Set exercise>
Could you carry on the forum thread about character attributes and skill training time, picking up right after its final post?

Page excerpt>
(begin)
I think it's workable, but there is the 20 point arguement...
Meaning, if you got over the d20 range, everything would be either auto fail or auto pass.

And I personally don't like the concept of one character being able to be everything.

Goblin Squad Member

I think it is likely that there will eventually be attribute per-requisites but not in the beginning where everyone needs to have some leeway to figure out how to play the game.

Goblin Squad Member

We're planning on having your attribute affect your resistance when making a save. But the attribute component of that effect will not be dominant.

Goblin Squad Member

Back from extended break from forums (required to suspend excitement for game I can't play yet).

Thanks again for the blog update; looking forward to the upcoming video of the technology demo! Enjoying the updates and all the best on the investor hunt.

Goblin Squad Member

Ryan Dancey wrote:
I think it is likely that there will eventually be attribute per-requisites but not in the beginning where everyone needs to have some leeway to figure out how to play the game.

Can I assume this means that we will be able to increase our attributes through gameplay? Will some merit badges increase attributes?

Will it be possible (ignoring the time requirement) for a single character to train every skill, without having a very specific starting attribute set?

Goblinworks Executive Founder

Darkren wrote:

That sounds like it has ALOT of good potential.

so, say a 3 str char could have every skill a 18 str char does, BUT it would take a year for that 3 str char to have those same skills at the same level end game?

Right concept, wrong timeframe.

It would take the 20 STR character about 30 months to reach the capstone in a role with strength-linked skills; at a rough order of-magnitude guess the lowest attribute will take at least three times as long to train those skills, so figure the better part of a decade for the weakest characters to learn the top strength-based abilities.

I could be wrong about some of the assertions, but 2 1/2 years to capstone seems like a decision which has been fully discussed and is not likely to change.
(end)
Rows from a segmentation dataset>
(begin)
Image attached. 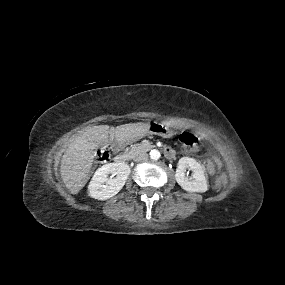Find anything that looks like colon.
I'll return each instance as SVG.
<instances>
[{"instance_id": "5ec220e1", "label": "colon", "mask_w": 285, "mask_h": 285, "mask_svg": "<svg viewBox=\"0 0 285 285\" xmlns=\"http://www.w3.org/2000/svg\"><path fill=\"white\" fill-rule=\"evenodd\" d=\"M179 139L182 141L184 147L186 148H197L200 145V140L194 137L188 131H182L179 134ZM227 183V177L225 174H219L215 177L214 186L216 189H220Z\"/></svg>"}]
</instances>
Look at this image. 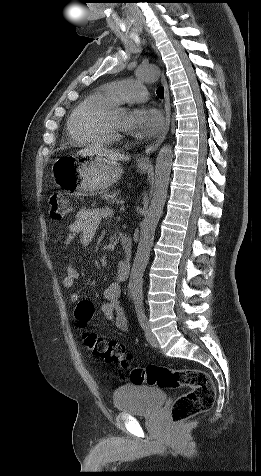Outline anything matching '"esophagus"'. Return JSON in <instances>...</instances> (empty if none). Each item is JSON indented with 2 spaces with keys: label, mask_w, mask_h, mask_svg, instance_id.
<instances>
[{
  "label": "esophagus",
  "mask_w": 261,
  "mask_h": 476,
  "mask_svg": "<svg viewBox=\"0 0 261 476\" xmlns=\"http://www.w3.org/2000/svg\"><path fill=\"white\" fill-rule=\"evenodd\" d=\"M161 83L164 87V108H165V125L162 131L157 135L156 139L149 144L144 152V155L139 159L138 165L140 166H149L150 164V155L156 151L159 146L164 141L170 126V98H169V89L164 73L162 74Z\"/></svg>",
  "instance_id": "1"
}]
</instances>
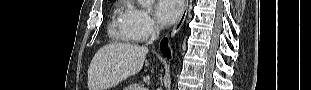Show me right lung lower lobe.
<instances>
[{
  "label": "right lung lower lobe",
  "mask_w": 311,
  "mask_h": 90,
  "mask_svg": "<svg viewBox=\"0 0 311 90\" xmlns=\"http://www.w3.org/2000/svg\"><path fill=\"white\" fill-rule=\"evenodd\" d=\"M160 50L161 52L167 56L168 58H170V52L169 49L167 48V39H163L160 43Z\"/></svg>",
  "instance_id": "obj_1"
}]
</instances>
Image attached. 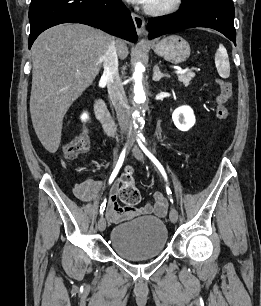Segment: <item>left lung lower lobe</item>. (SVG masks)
I'll list each match as a JSON object with an SVG mask.
<instances>
[{"mask_svg": "<svg viewBox=\"0 0 261 306\" xmlns=\"http://www.w3.org/2000/svg\"><path fill=\"white\" fill-rule=\"evenodd\" d=\"M234 15L232 0H195L182 4L177 13L151 19L148 24L149 37L187 28L207 27L221 32L235 44Z\"/></svg>", "mask_w": 261, "mask_h": 306, "instance_id": "obj_1", "label": "left lung lower lobe"}]
</instances>
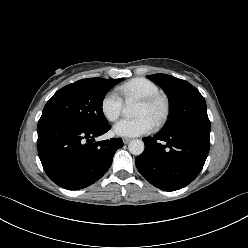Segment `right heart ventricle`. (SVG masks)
Listing matches in <instances>:
<instances>
[{"label": "right heart ventricle", "instance_id": "obj_1", "mask_svg": "<svg viewBox=\"0 0 248 248\" xmlns=\"http://www.w3.org/2000/svg\"><path fill=\"white\" fill-rule=\"evenodd\" d=\"M119 93L127 101L140 100L161 94L159 87L149 79L133 78L118 87Z\"/></svg>", "mask_w": 248, "mask_h": 248}]
</instances>
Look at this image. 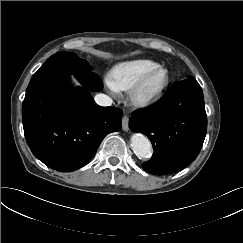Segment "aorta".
Instances as JSON below:
<instances>
[{"mask_svg": "<svg viewBox=\"0 0 243 243\" xmlns=\"http://www.w3.org/2000/svg\"><path fill=\"white\" fill-rule=\"evenodd\" d=\"M131 146L134 153L140 158H148L151 155V143L149 139L142 134L132 135Z\"/></svg>", "mask_w": 243, "mask_h": 243, "instance_id": "aorta-1", "label": "aorta"}]
</instances>
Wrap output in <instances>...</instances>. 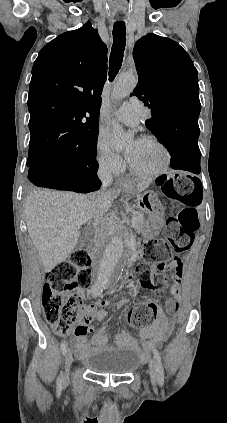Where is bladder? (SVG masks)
I'll list each match as a JSON object with an SVG mask.
<instances>
[{"label":"bladder","mask_w":227,"mask_h":423,"mask_svg":"<svg viewBox=\"0 0 227 423\" xmlns=\"http://www.w3.org/2000/svg\"><path fill=\"white\" fill-rule=\"evenodd\" d=\"M83 363L91 373L121 377L135 370L139 360L133 349L112 346L87 356Z\"/></svg>","instance_id":"31cf9c89"}]
</instances>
(end)
Exercise response>
Goblin Squad Member

Valkenr wrote:
Can I assume this means that we will be able to increase our attributes through gameplay? Will some merit badges increase attributes?

I would not make that assumption - or it's reverse.

Quote:
Will it be possible (ignoring the time requirement) for a single character to train every skill, without having a very specific starting attribute set?

Unknown.

Lantern Lodge

Personally I see no reason to have the abilities of one role limit the abilities of another. Skyrim demonstrates quite well that magic, crafting, stealth, and swordplay can work together quite well.

I would suggest that "level" be based on total training time, but each level can unlock only one role badge (which still needs the other prerequisites to be met as well). Each role badge grants certain abilities and is a requisite for the higher ranks of that role.

I.E. A 20th level fighter can use her next level increase to unlock the first wizard badge (this would not allow 9th level spells since it's only one badge in wizard, the same way 20ftr/1wiz in PF gets only 1st level spells) Also each level would take longer then the previous thus reaching 20th wizard badge after getting 20 fighter badges would take longer then getting those fighter badges, making there be effectivly a soft cap on power, players still feel like they are improving their skills. This also gives a reference for achieving feats and ability score increases. Also HP would be seperated from badges in roles however, instead tied to con score and feats (allow taking toughness multiple times. and it caps @ +20 HP)

However not all badges are tied to a single role and may not be tied to any role however. Anyone can take the "Simple Weapon Training" badge for example, but you need the "Rank 1 Fighter" badge to take the "Tower Shield Training" badge. And the "Martial Weapon Training" badge is unlock by taking the appropriate feat or having a badge in any martial class.

I would also not limit everything by what outfit is being worn. Some abilities need a certain weapon equipped or a free hand for example (thus a fighter/wizard needs an empty hand to cast a spell which is limiting because that means she isn't holding a shield or a second weapon) but other abilities that do not need anything particular should stay that way. Sure the fighter is casting spells, and losing several to the Spell Failure Chance of her armor. The Mnk/Src doesn't need weapons or armor but can't move well when casting a spell, thus giving an opening for a fighter to exploit.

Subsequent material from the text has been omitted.